To help you with this process, this article will provide you with a definition of this payment type, examples, and how to keep tabs on disbursements. 

What is cash disbursement?

A cash disbursement is any payment made from one business or individual to another in exchange for goods or services. While it has the word “cash” in it, this phrase can be applied to any method of payment used in your business, whether that be physical currency, a check, an ACH payment, or a different form of digital payment altogether.

As a business owner, you’re handling cash disbursements all the time—when you pay your bills, purchase materials, receive orders from customers, pay dividends, or even cut your employees’ paychecks.

Cash disbursement examples

Here are some examples of cash disbursements that you’re likely to encounter as a small business owner:

  • Dividend payment: Redistributing a portion of your profits among other shareholders is a routine payment for most business owners. When you distribute this money from your business accounts to the individual accounts of those who are involved in your company, it’s considered a cash disbursement.
  • Payment of a business loan: Have you received a loan for your business to expand, grow, or hold steady during a particularly tumultuous moment in the history of your company? If so, each and every payment you’ve made on that loan was a cash disbursement.
  • Paying employee salaries: If you have staff, then you’re also routinely running payroll.

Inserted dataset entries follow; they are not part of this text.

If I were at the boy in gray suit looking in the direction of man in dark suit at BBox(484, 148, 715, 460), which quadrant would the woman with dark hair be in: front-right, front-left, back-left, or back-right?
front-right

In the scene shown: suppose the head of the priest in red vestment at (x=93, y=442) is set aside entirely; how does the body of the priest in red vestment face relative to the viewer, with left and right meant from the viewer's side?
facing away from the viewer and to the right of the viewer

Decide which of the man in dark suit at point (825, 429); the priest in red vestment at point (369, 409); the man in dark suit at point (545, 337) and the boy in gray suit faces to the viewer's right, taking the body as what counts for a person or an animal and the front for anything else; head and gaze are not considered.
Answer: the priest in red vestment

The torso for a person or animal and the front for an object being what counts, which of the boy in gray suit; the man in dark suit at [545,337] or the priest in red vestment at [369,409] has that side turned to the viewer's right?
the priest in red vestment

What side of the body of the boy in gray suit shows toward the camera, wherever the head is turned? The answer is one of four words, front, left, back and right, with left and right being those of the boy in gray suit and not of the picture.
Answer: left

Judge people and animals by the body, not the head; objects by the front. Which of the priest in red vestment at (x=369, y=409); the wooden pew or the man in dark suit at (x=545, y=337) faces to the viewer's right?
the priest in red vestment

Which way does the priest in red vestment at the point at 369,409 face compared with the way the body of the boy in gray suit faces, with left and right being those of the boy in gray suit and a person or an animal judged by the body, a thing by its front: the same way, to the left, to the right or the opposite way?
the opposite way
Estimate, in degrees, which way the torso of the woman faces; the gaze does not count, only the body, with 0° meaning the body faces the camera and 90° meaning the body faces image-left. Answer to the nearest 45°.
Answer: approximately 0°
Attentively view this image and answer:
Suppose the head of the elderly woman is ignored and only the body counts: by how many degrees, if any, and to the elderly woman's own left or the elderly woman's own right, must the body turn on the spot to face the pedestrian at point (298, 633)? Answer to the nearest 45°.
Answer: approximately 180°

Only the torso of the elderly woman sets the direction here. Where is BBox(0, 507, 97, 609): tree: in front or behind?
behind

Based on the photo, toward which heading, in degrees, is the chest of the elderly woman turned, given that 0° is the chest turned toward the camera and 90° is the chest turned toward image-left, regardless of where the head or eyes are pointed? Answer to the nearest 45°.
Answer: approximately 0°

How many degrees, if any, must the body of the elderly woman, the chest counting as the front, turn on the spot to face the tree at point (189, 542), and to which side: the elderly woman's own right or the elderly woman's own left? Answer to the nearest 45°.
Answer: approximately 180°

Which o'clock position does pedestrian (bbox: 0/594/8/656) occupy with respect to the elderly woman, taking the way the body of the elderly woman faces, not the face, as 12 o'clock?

Whether you pay weekly, bi-weekly, or monthly, each time you do payroll, you’re disbursing money from your business account to another individual’s account.
  • Purchasing inventory and office supplies: Every business, regardless of its scale or industry, needs supplies to run smoothly. These could be manufacturing materials, office supplies, or cleaning products to keep a storefront in tip-top shape. This is another routine and often overlooked example of cash disbursements.
  • Refunding a customer for a returned product or refunded service: In the unfortunate event that a customer or client needs a refund, returning their money back to their account is a cash disbursement.

How to keep tabs on your cash disbursements

Many business owners find it helpful to keep a cash disbursement journal. This is essentially a record of your company’s accounts, noting each payment made, to whom it was paid, and how much was spent.

This may seem like extra work, but creating a record of each payment as soon as it is paid—even before it’s logged in the general ledger—ensures that you always have an accurate reflection of your cash flow. Not only is this a helpful tool for reconciliation, but in the event that you’re audited or something is missed elsewhere in your accounting practices, you’ll always have a comprehensive record to refer back to.

The bottom line

Small business accounting is no joke, but you’re likely better prepared than you think. Once you start making careful note of your expenditures, you’ll be able to avoid any hurdles that may come up down the road.

There are times in business when you reconcile your books, and things don’t add up. Occasionally, you need to verify payment before things have officially cleared. One great way to ensure you always have at least one complete record of your company’s outstanding payments is by maintaining a cash disbursement journal.